For Giving Tuesday, I started a fundraiser for The Intercept, which is a bit self-interested, but it’s a cause I wholeheartedly support. We’re mostly funded by billionaire Pierre Omidyar, but are working on balancing that out with small contributions, and we’ve made major progress in that direction recently.
In some ways, I think an ideal funding structure would be half readers and half benevolent billionaires, because if you’re 100% funded by readers, then you are tempted to trim your journalism if you think something you’re working on might make readers mad. And it’s good to sometimes make readers mad (as my inbox suggests I do quite effectively). It’s also not healthy longterm to be fully funded by any single source. So you can help us balance that out here.
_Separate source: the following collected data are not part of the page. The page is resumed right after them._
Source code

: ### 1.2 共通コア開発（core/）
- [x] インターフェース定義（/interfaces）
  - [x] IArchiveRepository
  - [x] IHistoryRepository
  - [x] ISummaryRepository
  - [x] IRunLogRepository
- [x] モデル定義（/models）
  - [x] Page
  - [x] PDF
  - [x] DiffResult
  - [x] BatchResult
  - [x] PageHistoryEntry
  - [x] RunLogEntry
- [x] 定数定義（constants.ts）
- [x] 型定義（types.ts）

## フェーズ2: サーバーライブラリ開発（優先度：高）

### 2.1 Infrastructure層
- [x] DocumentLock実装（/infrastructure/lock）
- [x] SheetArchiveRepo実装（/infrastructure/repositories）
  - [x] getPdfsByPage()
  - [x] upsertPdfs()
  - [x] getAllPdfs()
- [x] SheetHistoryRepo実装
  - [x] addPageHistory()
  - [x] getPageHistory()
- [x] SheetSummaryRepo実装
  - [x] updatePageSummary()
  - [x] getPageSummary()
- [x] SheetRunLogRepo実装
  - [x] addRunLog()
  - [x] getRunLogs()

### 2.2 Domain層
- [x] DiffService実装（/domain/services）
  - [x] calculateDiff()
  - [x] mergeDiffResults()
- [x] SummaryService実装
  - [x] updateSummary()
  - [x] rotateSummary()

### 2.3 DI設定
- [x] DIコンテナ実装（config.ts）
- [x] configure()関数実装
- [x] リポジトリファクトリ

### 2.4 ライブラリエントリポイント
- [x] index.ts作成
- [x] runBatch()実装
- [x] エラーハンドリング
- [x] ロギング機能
Speaking of billionaire-funded operations, No Labels and its congressional offshoot, the Problem Solvers Caucus, have thrown a last-minute wrench into the Speaker election, demanding rules changes or they will oppose Nancy Pelosi. I have a story looking at the man behind the mission: none other than Mark Penn. This is one of those stories that is simultaneously unbelievable and totally believable. The Daily Beast, meanwhile, reported that No Labels contemplated making Nancy Pelosi a “bogeyman” during the 2018 midterms.
House Democrats meet Wednesday morning to vote on their House leadership. Pelosi has no challenger for Speaker, so her real challenge will be getting 218 affirmative votes on the House floor in January. Steny Hoyer and James Clyburn, running for the number two and three spots, are also unopposed. (Only the Speaker needs to be ratified on the House floor.)
But the number four spot, Caucus Chair, is where the action is. The left has organized behind Rep. Barbara Lee, who is facing off against New York Rep. Hakeem Jeffries. Caucus elections are about personal relationships and internal party politics, yet a large coalition of outside progressive groups has been trying to lobby Democrats to get behind Lee. It’ll be an interesting test of the left’s strength. Aida Chavez reports on that fight here.
In the Mississippi Senate race, Mike Espy is trailing with about two-thirds of the vote counted, but the race is much closer than Republicans would like.
Briahna Gray wrote today about how Amazon, UPS and a handful of other corporations have yet to give back their contributions, while other companies flee from the racist campaign run by Hyde-Smith.